Taking Things Too Far

Since everybody and their dog was "caught up" in talk of The Rapture yesterday, I've decided to chime in, completely unauthoritatively.  But first, here's a handy link to Wikipedia's Rapture entry  [ http://en.wikipedia.org/wiki/Rapture ] and an instructive graphic for you to study (while avoiding real work or the outdoors).

Of course, only people who think Hazelnut is an origin that shares a border with, say, French Vanilla actually expected to be snatched up into the sky last night, but the amount of public attention the prediction got made me stop and  think.  About coffee.  And the crazy things people say about it with a straight face. (It also reminded me of the word "chiliastic, which has a nice sound to it and which you may like reading about here... http://en.wikipedia.org/wiki/Millennialism).

I thought about how impressionable people are about things they can't quite actually see and how they can get "carried away" or  "swept up" by momentary hype or "expert opinion."  Who on earth can really claim to be an expert on God?  Or coffee?  The nature of God is, according to my friend Steve, at least in part that He or She is beyond comprehension.  And coffee, it seems to me, is just about as elusive and impossible to pin down. Let's be honest, when it comes to taste, one man's slightly citrusy might be another's mildly nutty.  Likewise, the poobahs who insist that espresso must be served no sooner than X and no later than Y days  may be as full of baloney as you or me speaking on the subject (especially if recent blind taste tests are to be trusted).  The conventional wisdom about flavors and taste (eg. "you taste sweetness on the tip of your tongue") or brewing methodology (isn't the newfangled Hario a lot like your old Melitta?) may be more convention than wisdom.  We make things up when there's room to, when there's a commercial opportunity to exploit or mantle of expertise to assume.

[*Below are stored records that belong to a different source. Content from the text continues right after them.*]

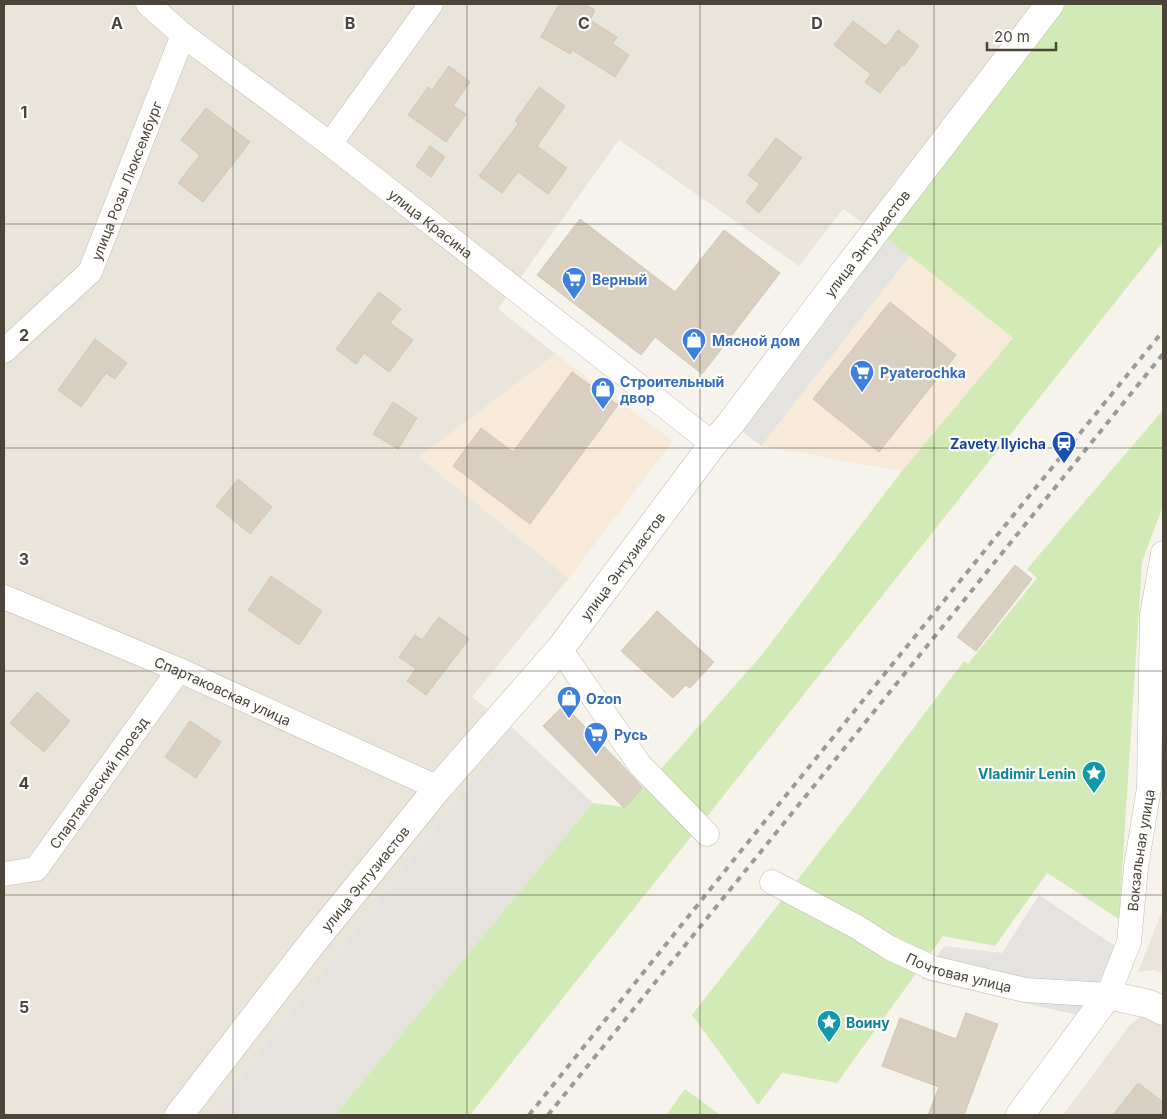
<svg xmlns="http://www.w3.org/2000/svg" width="1167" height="1119" viewBox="0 0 1167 1119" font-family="Inter,sans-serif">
  <rect width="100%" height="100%" fill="#f6f3ec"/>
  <g fill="#eae5da">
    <path d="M4 4H1065L885 238 843 209 799 266 619 140 498 309 556 354 419 457 569 578 472 697 513 728 211 1115H4Z"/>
    <path d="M1163 910V973L1153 970 1138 972 1162 911Z"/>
    <path d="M1150 1009 1163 1014V1115H1063L1129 1026Z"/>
  </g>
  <g fill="#f7ead8">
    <path d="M910 256 1013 338 902 471 761 446Z"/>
    <path d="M556 354 673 441 569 578 419 457Z"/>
  </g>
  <path fill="#e6e2dd" d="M513 728 593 803 335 1115H211Z"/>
  <g fill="#d2eab5">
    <path d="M1065 4H1163V242L470 1115H335L593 803 624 807 645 787 760 657 902 471 1013 338 910 256 885 238Z"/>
    <path d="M1163 410V506L1142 562 1119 919 1047 873 995 946 943 936 837 1083 782 1073 758 1105 692 1015 852 810 964 661 968 664 1037 578 1027 569Z"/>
    <path d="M685 1089 720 1115H666Z"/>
  </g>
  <g fill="#e5e3e0">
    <path d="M885 238 910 256 761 446 731 423Z"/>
    <path d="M1039 895 1115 946 1094 995 1077 1015 921 979 944 946 1002 953Z"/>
  </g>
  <g fill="#d8cfc1" stroke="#d3c7b4">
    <path d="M559 4H584L595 10 590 20 617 37 613 44 629 55 615 77 572 50 570 54 541 37Z"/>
    <path d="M853 21 886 46 898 30 919 46 904 66 902 65 880 93 865 82 871 74 834 45Z"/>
    <path d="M449 66 470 82 453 106 466 114 446 142 408 115 428 87 432 90Z"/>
    <path d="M539 87 565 106 537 146 567 168 548 194 518 172 502 193 479 176 518 124 515 121Z"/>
    <path d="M206 108 250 142 203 202 178 183 200 155 181 140Z"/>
    <path d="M776 138 802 158 759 213 746 202 760 184 748 175Z"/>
    <path d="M430 146 445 157 431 177 416 166Z"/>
    <path d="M580 219 675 292 724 230 780 273 702 374 655 337 641 355 537 275Z"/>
    <path d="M379 292 401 309 390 323 413 340 389 372 364 353 356 364 336 349Z"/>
    <path d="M890 302 956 355 879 452 813 399Z"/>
    <path d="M95 339 127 363 115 379 106 373 81 407 58 390Z"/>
    <path d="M572 372 618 405 530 524 453 466 481 428 513 452Z"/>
    <path d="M393 402 417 418 398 449 373 434Z"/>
    <path d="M238 479 272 507 250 534 216 506Z"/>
    <path d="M1015 565 1032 579 976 651 957 637Z"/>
    <path d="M271 576 322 611 299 645 248 610Z"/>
    <path d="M657 611 714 662 690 688 686 685 673 698 621 651Z"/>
    <path d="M439 617 469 639 426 695 407 681 416 669 399 657 415 635 422 640Z"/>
    <path d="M37 692 70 721 44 752 10 723Z"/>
    <path d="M564 705 624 767 630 774 643 788 624 808 543 726Z"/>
    <path d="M190 721 221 742 196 778 165 757Z"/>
    <path d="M966 1013 998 1024 964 1115H928L939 1087 882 1066 900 1018 956 1039Z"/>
    <path d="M1138 1083 1163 1102V1115H1113Z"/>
  </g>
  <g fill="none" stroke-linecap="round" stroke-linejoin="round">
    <defs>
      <g id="minor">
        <path id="s1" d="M148 4 183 35 330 144 713 444"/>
        <path d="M330 144 431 4"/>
        <path id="s2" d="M4 351 90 272 183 35"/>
        <path id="s3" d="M4 597 179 670 438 788"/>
        <path d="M560 649 640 765 707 834"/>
        <path id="s4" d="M4 874 36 869 179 670"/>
        <path id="s5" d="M772 882 857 927 890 948 933 968 1025 990 1108 995 1129 942 1136 867 1149 788 1152 615 1163 553"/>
      </g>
      <g id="tertiary">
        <path id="s6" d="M179 1115 313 942 438 788 560 649 713 444 731 423 842 275 1050 4"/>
        <path d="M1020 1115 1108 995 1149 1004 1163 1011"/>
      </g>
    </defs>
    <use href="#minor" stroke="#c2bbae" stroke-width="25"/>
    <use href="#tertiary" stroke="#c2bbae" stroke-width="29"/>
    <use href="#minor" stroke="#fff" stroke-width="24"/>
    <use href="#tertiary" stroke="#fff" stroke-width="28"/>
    <g stroke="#9a9a9a" stroke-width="4" stroke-dasharray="6 6" stroke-linecap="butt">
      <path d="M529 1115 753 836 1163 331"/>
      <path d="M548 1115 1163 354"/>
    </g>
  </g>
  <path fill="none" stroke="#4b4439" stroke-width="1" stroke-opacity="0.55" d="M233 4V1115M467 4V1115M700 4V1115M934 4V1115M4 224H1163M4 448H1163M4 671H1163M4 895H1163"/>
  <defs>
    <symbol id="supermarket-pin" viewBox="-11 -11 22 30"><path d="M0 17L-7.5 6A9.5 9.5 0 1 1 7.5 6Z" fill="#3f7fe0" stroke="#fff"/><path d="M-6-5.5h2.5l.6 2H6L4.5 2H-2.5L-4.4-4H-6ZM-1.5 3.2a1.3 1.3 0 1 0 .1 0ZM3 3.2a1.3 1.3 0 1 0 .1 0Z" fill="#fff"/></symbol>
    <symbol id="shop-pin" viewBox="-11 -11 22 30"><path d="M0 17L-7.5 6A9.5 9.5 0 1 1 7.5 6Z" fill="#3f7fe0" stroke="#fff"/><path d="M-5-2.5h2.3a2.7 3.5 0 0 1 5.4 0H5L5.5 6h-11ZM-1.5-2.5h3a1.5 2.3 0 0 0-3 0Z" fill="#fff"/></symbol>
    <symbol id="station-pin" viewBox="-11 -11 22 30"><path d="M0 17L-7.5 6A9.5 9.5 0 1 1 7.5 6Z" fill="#1a4fb4" stroke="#fff"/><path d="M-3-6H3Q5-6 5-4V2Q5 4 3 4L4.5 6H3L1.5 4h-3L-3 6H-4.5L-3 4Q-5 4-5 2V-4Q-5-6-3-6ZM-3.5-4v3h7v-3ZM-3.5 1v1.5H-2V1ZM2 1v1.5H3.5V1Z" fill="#fff"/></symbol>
    <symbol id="sight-pin" viewBox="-11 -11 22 30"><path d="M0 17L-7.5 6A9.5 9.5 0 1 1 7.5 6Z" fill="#0f9aa8" stroke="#fff"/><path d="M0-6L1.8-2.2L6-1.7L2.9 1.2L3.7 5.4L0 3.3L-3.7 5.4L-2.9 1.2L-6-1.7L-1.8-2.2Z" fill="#fff"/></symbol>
  </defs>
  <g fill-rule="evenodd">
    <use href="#supermarket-pin" x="560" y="265" width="28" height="38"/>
    <use href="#shop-pin" x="680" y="326" width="28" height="38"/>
    <use href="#supermarket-pin" x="848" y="358" width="28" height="38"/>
    <use href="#shop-pin" x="589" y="375" width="28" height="38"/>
    <use href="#station-pin" x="1050" y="429" width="28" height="38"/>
    <use href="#shop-pin" x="555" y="684" width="28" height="38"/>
    <use href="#supermarket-pin" x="582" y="720" width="28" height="38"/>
    <use href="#sight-pin" x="1080" y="759" width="28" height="38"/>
    <use href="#sight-pin" x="815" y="1008" width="28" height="38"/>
  </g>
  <g text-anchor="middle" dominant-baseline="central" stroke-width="4.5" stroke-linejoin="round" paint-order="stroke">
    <g font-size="14" fill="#4b4439" stroke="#fff">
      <text stroke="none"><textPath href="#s2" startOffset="215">улица Розы Люксембург</textPath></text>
      <text stroke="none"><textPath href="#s1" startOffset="358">улица Красина</textPath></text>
      <text stroke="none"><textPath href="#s6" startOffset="1111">улица Энтузиастов</textPath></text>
      <text stroke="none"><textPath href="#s6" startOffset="706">улица Энтузиастов</textPath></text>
      <text stroke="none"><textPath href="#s3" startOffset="238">Спартаковская улица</textPath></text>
      <text stroke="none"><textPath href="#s4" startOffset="139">Спартаковский проезд</textPath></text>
      <text stroke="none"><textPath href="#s5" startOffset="510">Вокзальная улица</textPath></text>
      <text stroke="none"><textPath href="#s6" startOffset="301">улица Энтузиастов</textPath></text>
      <text stroke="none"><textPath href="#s5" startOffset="209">Почтовая улица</textPath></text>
    </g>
    <g font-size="14" font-weight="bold" fill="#366cbe" stroke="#fff" text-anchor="start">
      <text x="592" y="279">Верный</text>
      <text x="712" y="340">Мясной дом</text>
      <text x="880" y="372">Pyaterochka</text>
      <text x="620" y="381">Строительный<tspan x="620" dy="16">двор</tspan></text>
      <text x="586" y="698">Ozon</text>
      <text x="614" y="734">Русь</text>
    </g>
    <g font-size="14" font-weight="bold" fill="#164399" stroke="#fff" text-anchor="end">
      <text x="1046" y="443">Zavety Ilyicha</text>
    </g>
    <g font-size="14" font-weight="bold" fill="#0d838f" stroke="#fff" text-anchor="end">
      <text x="1076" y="773">Vladimir Lenin</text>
      <text x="846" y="1022" text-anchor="start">Воину</text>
    </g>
  </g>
  <g font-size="16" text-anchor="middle" font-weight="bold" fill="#4b4439" stroke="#fff" stroke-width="4.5" stroke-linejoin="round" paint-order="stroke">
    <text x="117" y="29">A</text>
    <text x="350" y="29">B</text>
    <text x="584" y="29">C</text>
    <text x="817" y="29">D</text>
    <text x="24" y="118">1</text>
    <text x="24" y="341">2</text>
    <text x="24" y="565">3</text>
    <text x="24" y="789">4</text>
    <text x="24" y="1013">5</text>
  </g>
  <rect width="1167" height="1119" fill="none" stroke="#4b4439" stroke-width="10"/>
  <path d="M987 42v8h69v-8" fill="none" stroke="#4b4439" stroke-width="2.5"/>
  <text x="994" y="42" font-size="15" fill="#4b4439" stroke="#ffffff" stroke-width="4" paint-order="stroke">20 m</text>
</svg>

Don't get me wrong, there is undoubtedly subtlety and expertise to be appreciated in the realm of coffee. Grind, extraction time, temperature, origin character all make noticeable differences. But ultimately tasting coffee is highly subjective. There's a point past which people's impressions are bound to vary. Lemony? Sure. A hint of elderberry? Gimme a break.

Coffee is popular partly because it has a place in our lives that is comfortable, unassuming, accessible. By taking a passion for it too far, a person can appear a little silly. Like an emperor with no clothes.